* Short exercise
Copy the records from their first line through the line with "family: Ericaceae", reproducing each line without any change.

* Records supplied
— Start —
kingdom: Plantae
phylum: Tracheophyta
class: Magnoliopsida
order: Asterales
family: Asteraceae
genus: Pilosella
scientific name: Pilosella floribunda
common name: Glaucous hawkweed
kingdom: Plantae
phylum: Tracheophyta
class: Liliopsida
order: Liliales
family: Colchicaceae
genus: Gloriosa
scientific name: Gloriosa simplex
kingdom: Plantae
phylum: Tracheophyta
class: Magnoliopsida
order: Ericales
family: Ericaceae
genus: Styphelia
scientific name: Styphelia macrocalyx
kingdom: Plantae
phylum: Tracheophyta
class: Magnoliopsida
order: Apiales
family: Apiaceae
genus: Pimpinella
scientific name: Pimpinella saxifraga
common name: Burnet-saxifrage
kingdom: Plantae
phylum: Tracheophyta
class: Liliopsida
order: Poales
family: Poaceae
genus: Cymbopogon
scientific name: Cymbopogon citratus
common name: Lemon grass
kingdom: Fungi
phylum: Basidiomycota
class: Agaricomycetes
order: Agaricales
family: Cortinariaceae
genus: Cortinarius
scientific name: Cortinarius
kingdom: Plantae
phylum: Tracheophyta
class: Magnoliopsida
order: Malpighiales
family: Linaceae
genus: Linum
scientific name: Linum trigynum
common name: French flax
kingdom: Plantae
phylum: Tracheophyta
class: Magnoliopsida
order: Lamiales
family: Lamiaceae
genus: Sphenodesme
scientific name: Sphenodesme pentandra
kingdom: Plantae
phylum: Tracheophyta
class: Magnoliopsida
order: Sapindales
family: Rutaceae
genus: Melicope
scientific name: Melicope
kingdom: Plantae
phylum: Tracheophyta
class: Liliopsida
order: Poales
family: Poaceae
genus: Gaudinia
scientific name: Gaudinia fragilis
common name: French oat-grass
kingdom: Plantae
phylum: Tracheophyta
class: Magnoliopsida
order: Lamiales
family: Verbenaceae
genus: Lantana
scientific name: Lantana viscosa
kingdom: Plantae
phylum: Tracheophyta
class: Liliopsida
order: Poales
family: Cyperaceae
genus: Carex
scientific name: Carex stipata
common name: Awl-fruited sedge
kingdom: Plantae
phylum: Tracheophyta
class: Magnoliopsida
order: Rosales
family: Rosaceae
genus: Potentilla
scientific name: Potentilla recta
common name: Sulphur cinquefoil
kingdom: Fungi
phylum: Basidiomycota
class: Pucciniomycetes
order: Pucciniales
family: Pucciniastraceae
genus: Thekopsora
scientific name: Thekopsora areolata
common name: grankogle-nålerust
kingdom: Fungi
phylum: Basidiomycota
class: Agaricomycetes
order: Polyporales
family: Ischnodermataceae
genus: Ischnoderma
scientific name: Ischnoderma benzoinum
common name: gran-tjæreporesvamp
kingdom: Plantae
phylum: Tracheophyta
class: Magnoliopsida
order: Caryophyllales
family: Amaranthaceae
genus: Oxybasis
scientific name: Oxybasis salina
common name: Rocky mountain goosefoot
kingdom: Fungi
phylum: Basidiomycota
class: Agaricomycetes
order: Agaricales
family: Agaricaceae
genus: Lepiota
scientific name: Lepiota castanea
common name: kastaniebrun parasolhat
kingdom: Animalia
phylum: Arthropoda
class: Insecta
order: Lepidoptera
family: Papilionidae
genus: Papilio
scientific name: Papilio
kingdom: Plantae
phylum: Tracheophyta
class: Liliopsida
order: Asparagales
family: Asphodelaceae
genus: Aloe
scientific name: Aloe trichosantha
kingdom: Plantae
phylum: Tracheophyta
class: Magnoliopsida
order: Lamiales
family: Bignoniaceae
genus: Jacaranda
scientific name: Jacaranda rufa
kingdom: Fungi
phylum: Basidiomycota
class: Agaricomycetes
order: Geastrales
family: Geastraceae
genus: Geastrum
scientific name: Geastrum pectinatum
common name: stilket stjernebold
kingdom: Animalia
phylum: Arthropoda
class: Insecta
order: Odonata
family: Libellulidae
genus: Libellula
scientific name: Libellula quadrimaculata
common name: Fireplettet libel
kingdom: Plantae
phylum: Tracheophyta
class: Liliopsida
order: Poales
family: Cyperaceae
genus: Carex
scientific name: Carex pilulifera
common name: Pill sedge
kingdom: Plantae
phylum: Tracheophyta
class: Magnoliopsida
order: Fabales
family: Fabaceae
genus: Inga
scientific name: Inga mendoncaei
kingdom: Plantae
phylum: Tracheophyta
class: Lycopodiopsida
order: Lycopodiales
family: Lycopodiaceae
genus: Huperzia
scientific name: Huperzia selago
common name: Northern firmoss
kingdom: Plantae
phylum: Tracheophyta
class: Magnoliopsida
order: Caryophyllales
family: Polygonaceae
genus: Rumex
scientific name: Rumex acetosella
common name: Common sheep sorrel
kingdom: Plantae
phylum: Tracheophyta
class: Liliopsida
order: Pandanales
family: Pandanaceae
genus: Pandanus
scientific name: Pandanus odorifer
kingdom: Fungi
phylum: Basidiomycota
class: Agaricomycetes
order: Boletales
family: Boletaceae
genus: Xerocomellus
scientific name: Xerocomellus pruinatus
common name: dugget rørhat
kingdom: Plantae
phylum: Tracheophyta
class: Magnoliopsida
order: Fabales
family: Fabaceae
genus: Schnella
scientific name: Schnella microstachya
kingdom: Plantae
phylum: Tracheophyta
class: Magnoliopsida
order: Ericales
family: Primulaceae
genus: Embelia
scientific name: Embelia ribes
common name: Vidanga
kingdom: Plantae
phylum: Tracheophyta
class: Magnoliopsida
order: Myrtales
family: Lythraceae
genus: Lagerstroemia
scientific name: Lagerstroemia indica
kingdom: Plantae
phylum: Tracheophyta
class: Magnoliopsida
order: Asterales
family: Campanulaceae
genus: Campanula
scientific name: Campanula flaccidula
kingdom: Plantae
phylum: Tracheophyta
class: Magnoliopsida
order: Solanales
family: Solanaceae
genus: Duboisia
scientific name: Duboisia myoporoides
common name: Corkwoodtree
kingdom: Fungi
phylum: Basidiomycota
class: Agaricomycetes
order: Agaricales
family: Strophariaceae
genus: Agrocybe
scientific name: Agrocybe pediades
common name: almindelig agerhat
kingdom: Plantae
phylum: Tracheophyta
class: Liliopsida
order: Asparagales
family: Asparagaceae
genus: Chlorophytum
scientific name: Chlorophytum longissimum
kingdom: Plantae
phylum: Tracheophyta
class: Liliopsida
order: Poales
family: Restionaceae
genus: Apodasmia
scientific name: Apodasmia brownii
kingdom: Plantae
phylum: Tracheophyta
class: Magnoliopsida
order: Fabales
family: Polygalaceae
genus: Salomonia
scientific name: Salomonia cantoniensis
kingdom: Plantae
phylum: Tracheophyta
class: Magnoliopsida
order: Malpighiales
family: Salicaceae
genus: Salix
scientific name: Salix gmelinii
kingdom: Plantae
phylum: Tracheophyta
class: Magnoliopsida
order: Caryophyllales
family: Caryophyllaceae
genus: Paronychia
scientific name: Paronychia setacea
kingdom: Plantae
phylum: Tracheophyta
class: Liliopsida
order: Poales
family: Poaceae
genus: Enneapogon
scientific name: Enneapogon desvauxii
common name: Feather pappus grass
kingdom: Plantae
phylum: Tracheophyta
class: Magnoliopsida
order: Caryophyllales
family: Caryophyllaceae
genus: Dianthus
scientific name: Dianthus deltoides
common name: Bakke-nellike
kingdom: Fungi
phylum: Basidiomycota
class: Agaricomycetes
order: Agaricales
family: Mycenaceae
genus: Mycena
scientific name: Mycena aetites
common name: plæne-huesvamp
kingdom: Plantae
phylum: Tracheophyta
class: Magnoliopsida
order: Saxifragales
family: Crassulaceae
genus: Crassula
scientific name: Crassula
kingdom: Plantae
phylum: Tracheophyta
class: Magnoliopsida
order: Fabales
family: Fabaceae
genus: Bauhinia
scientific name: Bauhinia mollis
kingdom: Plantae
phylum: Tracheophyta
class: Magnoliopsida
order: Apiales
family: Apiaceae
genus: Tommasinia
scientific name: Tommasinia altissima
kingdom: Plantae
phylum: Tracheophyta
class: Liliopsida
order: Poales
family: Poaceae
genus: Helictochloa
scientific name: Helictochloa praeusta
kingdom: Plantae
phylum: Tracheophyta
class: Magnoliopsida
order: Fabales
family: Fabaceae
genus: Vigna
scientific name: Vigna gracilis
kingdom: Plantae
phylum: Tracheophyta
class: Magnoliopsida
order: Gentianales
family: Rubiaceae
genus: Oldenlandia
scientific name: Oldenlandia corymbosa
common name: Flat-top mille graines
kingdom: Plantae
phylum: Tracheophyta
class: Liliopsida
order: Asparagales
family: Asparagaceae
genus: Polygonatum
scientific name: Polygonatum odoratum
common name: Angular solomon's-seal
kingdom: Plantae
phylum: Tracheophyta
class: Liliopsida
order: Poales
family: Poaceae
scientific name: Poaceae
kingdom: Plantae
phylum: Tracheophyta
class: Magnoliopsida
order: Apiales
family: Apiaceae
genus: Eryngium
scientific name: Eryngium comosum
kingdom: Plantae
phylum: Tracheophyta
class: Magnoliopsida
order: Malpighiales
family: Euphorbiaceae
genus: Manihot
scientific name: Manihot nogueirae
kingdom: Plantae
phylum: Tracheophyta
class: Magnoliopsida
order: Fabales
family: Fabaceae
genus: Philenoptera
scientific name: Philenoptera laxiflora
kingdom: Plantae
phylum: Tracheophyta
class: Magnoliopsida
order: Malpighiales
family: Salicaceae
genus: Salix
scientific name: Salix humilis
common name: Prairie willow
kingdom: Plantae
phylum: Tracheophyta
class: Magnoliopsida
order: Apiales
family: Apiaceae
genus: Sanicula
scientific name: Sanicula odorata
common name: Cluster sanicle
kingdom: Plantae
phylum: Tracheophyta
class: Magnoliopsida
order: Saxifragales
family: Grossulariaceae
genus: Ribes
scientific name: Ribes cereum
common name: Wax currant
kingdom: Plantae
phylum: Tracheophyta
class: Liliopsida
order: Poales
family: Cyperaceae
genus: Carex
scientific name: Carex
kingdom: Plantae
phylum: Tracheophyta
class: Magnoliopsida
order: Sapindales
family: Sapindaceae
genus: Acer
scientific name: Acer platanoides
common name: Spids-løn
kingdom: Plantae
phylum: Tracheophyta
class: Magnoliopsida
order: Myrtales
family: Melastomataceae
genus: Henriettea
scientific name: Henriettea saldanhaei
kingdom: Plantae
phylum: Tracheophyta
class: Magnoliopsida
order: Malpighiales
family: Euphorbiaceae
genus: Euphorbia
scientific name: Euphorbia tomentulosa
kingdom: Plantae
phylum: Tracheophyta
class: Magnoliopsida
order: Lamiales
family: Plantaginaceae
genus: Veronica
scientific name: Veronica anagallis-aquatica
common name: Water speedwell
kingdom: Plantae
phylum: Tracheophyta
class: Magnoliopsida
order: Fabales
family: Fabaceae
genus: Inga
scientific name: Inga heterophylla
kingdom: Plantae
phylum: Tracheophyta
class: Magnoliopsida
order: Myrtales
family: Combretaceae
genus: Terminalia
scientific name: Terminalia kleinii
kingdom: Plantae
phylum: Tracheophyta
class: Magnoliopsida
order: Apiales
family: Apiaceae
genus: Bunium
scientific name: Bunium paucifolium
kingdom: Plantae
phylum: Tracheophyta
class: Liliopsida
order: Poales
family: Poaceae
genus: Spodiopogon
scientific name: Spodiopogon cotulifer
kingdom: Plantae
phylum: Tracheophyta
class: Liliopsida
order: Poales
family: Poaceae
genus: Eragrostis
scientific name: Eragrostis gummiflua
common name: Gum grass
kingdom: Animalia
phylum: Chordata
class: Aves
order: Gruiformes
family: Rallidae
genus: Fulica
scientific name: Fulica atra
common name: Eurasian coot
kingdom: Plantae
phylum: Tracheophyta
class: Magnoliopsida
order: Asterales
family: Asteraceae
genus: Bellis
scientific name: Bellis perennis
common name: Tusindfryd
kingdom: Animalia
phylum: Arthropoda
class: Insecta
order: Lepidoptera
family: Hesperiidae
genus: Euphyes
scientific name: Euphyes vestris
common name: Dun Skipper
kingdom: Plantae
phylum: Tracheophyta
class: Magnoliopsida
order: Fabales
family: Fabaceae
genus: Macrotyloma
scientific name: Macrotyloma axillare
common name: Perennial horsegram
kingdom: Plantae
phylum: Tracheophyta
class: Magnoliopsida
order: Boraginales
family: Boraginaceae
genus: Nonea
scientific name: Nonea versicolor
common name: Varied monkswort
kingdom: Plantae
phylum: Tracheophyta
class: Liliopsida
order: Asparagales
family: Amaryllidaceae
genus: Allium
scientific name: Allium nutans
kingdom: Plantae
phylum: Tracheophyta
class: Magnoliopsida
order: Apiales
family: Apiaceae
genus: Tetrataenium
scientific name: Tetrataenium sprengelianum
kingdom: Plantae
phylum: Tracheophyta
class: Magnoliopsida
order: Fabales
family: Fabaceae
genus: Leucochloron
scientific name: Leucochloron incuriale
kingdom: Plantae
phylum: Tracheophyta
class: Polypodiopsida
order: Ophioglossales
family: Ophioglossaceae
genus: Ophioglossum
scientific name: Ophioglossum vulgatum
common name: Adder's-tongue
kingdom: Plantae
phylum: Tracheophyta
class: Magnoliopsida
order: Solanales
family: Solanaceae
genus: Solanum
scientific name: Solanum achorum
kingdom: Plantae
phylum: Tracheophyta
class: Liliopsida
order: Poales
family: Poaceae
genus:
— End —
* Answer to this problem
kingdom: Plantae
phylum: Tracheophyta
class: Magnoliopsida
order: Asterales
family: Asteraceae
genus: Pilosella
scientific name: Pilosella floribunda
common name: Glaucous hawkweed
kingdom: Plantae
phylum: Tracheophyta
class: Liliopsida
order: Liliales
family: Colchicaceae
genus: Gloriosa
scientific name: Gloriosa simplex
kingdom: Plantae
phylum: Tracheophyta
class: Magnoliopsida
order: Ericales
family: Ericaceae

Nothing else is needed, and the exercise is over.